Estate, tempo di sole e di tintarella. Ogni anno, immancabilmente, alla vigilia delle ferie tutti gli organi d’informazione affrontano il tema mettendo in evidenza le virtù non solo estetiche (per i fan dell’abbronzatura) ma anche salutistiche di una corretta esposizione al sole. Dove per “corretta” – si è letto a metà giugno su uno dei più diffusi settimanali femminili italiani – si intende “viso, braccia e gambe per 15-20 minuti almeno tre volte a settimana”.
Stabilito che, fino a nuovo ordine, il sole non fa più male ma anzi “è quasi un farmaco”, il principale beneficio dei suoi raggi ultravioletti sta nel consentire al nostro organismo di sintetizzare la vitamina D, l’unica la cui assimilazione avviene all’80% grazie alla luce per sintesi attraverso la pelle e non, come accade per tutte le altre vitamine, consumando alimenti.
E la vitamina D ha un gran numero di importanti virtù: “Il suo ruolo principale – afferma il Prof Luca Piretta, gastroenterologo e nutrizionista dell’Università Campus Biomedico di Roma – è quello di mantenere un’adeguata mineralizzazione dello scheletro (e quindi prevenire l’osteoporosi) attraverso il controllo delle concentrazioni sieriche del calcio e del fosforo. Ma le vere novità che sono sorte dalla ricerca scientifica degli ultimi anni riguarda il ruolo sorprendente di questa vitamina nel garantire una corretta funzione del sistema immunitario. Questa rivelazione ha permesso di capire perché nell’era pre-antibiotici i pazienti tubercolotici venivano posti al sole per lunghi periodi. I loro miglioramenti e guarigioni erano sorprendenti anche se non se comprendeva il motivo. Ma non solo, conclude Piretta, oggi sappiamo che la vitamina D consente un corretto dialogo chimico tra muscolo e osso e svolge, inoltre, una importante azione protettiva sull’apparato cardiocircolatorio, che si va a sommare all’azione degli omega 3 se assunta attraverso le sardine.

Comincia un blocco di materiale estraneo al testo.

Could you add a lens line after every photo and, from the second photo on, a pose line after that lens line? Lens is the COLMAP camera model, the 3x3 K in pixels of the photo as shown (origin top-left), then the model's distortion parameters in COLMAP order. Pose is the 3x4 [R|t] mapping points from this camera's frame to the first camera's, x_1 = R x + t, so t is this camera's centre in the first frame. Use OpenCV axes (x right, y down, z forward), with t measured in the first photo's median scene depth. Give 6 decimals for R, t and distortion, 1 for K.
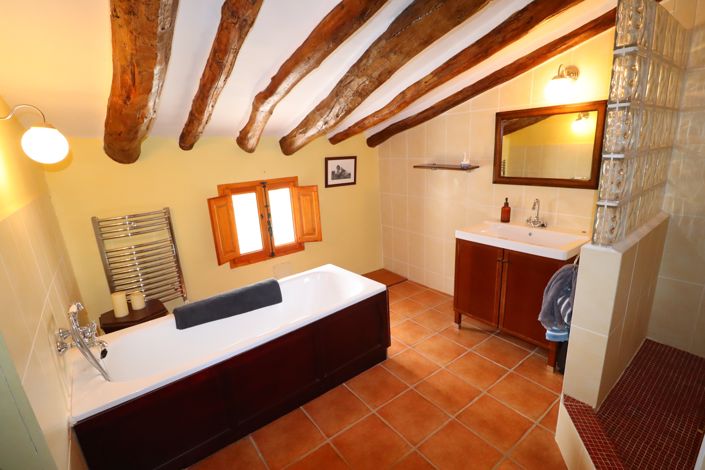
lens RADIAL K [[328.0, 0, 355.7], [0, 328.0, 232.6], [0, 0, 1]] dist [0.001703, -0.015223]
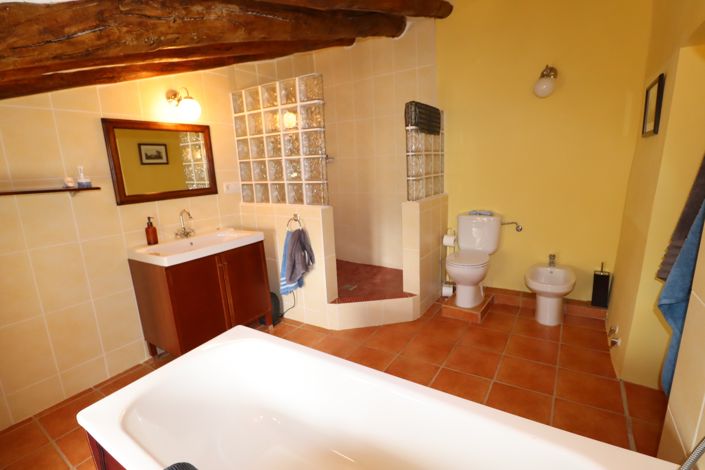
lens RADIAL K [[328.0, 0, 355.7], [0, 328.0, 232.6], [0, 0, 1]] dist [0.001703, -0.015223]
pose [[-0.345195, -0.116051, 0.931328, -0.559402], [0.308509, 0.923150, 0.229380, -0.097207], [-0.886376, 0.366504, -0.282864, 0.769401]]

Purtroppo, malgrado viviamo nel “Paese del sole”, l’esposizione da sola non basta: si calcola che l’80 per cento della popolazione italiana – soprattutto bambini e adolescenti – manchi di vitamina D, con ricadute negative per l’organismo. Forse consapevole di ciò, il citato servizio giornalistico ospita un box intitolato: “Sì a tonno e sardine”. Premesso che “dalla tavola si ricava in media un 20 per cento della vitamina D necessaria”, si specifica che questa “si trova in un numero limitato di alimenti” e, “in quantità cospicue, è nel salmone, nello sgombro, nelle aringhe, nelle sardine in scatola e nel tonno conservato”.
Cospicue al punto che, secondo i nutrizionisti, i prodotti ittici rappresentano oggi il 38% dell’apporto totale di questo nutriente. Prodotti che, proprio nella stagione estiva, toccano il picco di consumi nell’anno. Conclusione? Prendiamo il sole, con le dovute cautele, e consumiamo più prodotti ittici. D’estate ma anche, se non soprattutto, nel resto dell’anno.